The death toll from the recent spate of hot weather in Chicago is now at 18, according to the Cook County medical examiner's office. An additional eight people were pronounced dead due to heat-related symptoms over the weekend.
But that's a far cry from the 1995 heat wave, which claimed more than 700 lives.
Eric Klinenberg is an expert on that deadly summer, which he chronicled in his widely-read book Heat Wave: A Social Autopsy of Disaster in Chicago. He credited the spike in deaths to, among other things, a lackluster response from city leaders — including many high-ranking officials who were absent on vacation during the heat wave.
"You really had the 'B' team running Chicago during a Grade 'A' disaster," he said.
This summer, however, Klinenberg said he has seen a much more appropriate response from city government, including an increase in the amount of cooling centers to regular check-ups on the elderly and disabled.
In particular, he credited Chicagoans themselves for recognizing the consequences of not properly handling high heat.

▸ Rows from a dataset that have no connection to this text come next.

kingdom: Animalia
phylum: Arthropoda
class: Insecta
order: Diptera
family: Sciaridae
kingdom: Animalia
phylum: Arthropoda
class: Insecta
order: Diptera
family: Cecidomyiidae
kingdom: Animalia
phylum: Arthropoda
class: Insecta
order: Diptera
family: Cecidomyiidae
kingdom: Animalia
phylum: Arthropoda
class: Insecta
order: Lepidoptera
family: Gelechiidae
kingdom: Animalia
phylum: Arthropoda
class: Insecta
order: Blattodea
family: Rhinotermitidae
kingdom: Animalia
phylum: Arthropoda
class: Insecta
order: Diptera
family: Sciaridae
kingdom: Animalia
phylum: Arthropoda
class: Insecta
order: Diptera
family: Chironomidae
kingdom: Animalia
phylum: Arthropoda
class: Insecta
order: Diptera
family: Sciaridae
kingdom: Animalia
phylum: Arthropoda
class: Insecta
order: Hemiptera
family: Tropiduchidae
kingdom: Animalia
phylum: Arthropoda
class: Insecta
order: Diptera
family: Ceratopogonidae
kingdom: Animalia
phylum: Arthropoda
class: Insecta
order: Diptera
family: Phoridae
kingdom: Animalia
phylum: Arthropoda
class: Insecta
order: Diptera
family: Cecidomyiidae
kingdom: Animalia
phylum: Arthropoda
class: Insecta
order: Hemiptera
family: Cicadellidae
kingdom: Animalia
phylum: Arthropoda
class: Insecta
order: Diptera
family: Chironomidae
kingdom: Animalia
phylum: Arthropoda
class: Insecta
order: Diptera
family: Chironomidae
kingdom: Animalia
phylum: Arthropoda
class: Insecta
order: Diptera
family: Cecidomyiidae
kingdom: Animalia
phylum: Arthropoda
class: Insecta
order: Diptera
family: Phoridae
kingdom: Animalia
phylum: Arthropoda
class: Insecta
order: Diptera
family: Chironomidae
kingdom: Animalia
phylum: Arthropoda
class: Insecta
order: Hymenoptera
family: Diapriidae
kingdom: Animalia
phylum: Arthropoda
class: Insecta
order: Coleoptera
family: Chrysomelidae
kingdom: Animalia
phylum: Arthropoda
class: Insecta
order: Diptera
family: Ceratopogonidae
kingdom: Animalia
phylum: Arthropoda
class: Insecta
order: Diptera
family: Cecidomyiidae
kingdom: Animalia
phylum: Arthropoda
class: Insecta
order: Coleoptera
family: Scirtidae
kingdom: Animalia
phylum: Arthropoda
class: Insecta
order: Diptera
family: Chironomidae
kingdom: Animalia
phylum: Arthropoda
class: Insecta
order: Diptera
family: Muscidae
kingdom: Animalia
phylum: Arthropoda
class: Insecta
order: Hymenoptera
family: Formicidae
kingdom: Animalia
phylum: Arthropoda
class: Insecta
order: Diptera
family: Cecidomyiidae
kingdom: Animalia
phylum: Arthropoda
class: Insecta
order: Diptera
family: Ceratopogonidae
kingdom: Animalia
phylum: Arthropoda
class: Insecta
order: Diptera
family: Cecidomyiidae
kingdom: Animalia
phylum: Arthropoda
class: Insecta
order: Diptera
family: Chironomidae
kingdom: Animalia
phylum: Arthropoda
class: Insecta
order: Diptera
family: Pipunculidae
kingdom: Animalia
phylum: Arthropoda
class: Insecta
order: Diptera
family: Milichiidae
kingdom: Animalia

He even called the city a "model" for other metropolises.
"Now in Chicago, people really do check up on their neighbors more often, people do check up on their elderly," he said. "There's a high sensitivity to how dangerous heat waves can be."
Klinenberg said he still has concerns about the fates of those living in single-room occupancy dwelling hotels, which "house some of the most frail people in the city." Many in these units, he said, could still contract heat-related illnesses.
He added he worries how Chicago, and other cities worldwide, would deal with a potential increase in hot summers.
"The way we're living now is simply unsustainable. We can't endure summers like this year after year and we certainly can't endure summers that are sometimes hotter than this one. And that's what most people expect we're going to have," he said, referring to concerns about global warming.
Klinenberg called for more "sustainable cities" that place a premium on finding renewable energies and reducing overall energy consumption.